В декабре 1941-го или начале 1942 года на доске объявлений появилась выписка из русско-польского договора, согласно которому все поляки, арестованные из польской территории после 1939 года, освобождались.
Поляков действительно освободили, но отправить с Колымы до начала навигации не могли. Они не работали и могли выходить за зону, но жили по-прежнему с нами в бараках.
Вдруг лагерное начальство заволновалось: пришел приказ самолетом отправить на материк шесть членов польского Сейма, в том числе и Полину Львовну. По этому поводу к нам на Эльген приехал главный прокурор Дальстроя. Первое распоряжение прокурора было — одеть ее хорошо. Полину Львовну вызвали на склад, и начальник лагеря торжественно преподнес ей сюрприз: шелковое платье, замшевые туфли и котиковое пальто. Каково же было его удивление, когда Полина Львовна заявила, что она поедет в том, в чем ходила два года. Как ни уговаривали ее, что ей ни предлагали, она не хотела снимать свои ватные брюки и залатанные ватные бурки, переодеть же ее насильно уже было нельзя. В таком виде она и пошла на прощальную беседу к прокурору. Прокурор сделал вид, что не обращает внимания на ее наряд. Он сообщил о договоре с Польшей и закончил речь такими словами: «Наши страны борются сейчас против общего врага — немецкого фашизма. Я надеюсь, что, вернувшись, вы никакой клеветы не будете распространять о Советском Союзе».
«Я могу дать слово, — сказала Полина Львовна, — что никакой клеветы о Советском Союзе я распространять не буду. Наоборот, после Победы с трибуны Сейма, в печати, всюду и везде я буду говорить правду, только правду и всю правду».
Возражать было нечего, и она уехала, провожаемая мрачными взглядами начальства и нашими — завистливо-восхищенными.

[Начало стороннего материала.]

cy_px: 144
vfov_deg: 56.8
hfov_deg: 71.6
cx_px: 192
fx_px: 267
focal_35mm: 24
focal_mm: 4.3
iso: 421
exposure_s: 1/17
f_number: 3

В 1941 году должна была освободиться Надя Федорович, которая была арестована в 1936 году и имела срок пять лет.
У нее на воле остался девятилетний сын, нервный, самолюбивый мальчик. Он сначала жил с бабушкой, а когда бабушка в 1938 году умерла, скитался по родственникам, которые тяготились им и, продержав его недолго, старались сплавить к другим дядькам и теткам. Он писал матери жалобы на родню: «Своим дают хлеб с маслом, а мне с маргарином, ношу только обноски с Леньки да Сашки, нового мне ничего не покупают». И еще: «Мальчишки говорят: твои мать с отцом арестанты».
Надя считала дни до освобождения и мечтала взять к себе сына.

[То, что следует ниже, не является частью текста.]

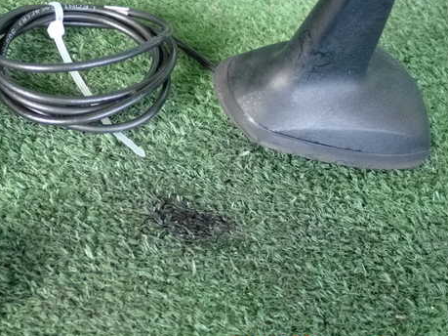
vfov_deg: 18.2
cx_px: 161
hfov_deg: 24.0
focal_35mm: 81
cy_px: 139
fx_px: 1048
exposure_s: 1/125
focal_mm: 11.09
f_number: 3.6
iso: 1600
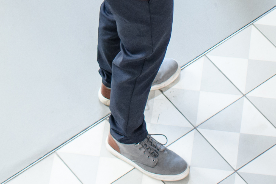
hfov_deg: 8.5
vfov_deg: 5.6
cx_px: 22
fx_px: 1840
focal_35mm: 240
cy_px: -224
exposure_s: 1/125
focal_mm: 35
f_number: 2.2
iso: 500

Ко дню ее освобождения, 25 июня 1941 года, мы приготовили Наде целое приданое: кто подарил ей юбку, кто сорочку, кто платок. Надя была первая, кончавшая срок. О том, что началась война, мы не знали. (Газет не давали.) Но что-то чувствовалось в воздухе тревожное, Надя нервничала и, готовясь к воле, не верила, что она придет. Наступил день 25 июня, наступил и прошел. Прошел еще томительный месяц. Наконец Надю вызвали к начальнику лагеря к двенадцати часам дня.
Утром мы, как всегда, ушли на работу. Надя осталась в бараке. Я перед разводом подошла к ней.
— Может быть, последний раз тебя вижу, кончились твои муки.
— Не знаю, — ответила Надя, — что-то сердце болит.
Вечером вернулись — Надя сидит у печки, курит. Дневальная шепотом предупреждает:
— Не подходите, психует, не освободили.
Надя расписалась, что остается в лагере «впредь до особого распоряжения».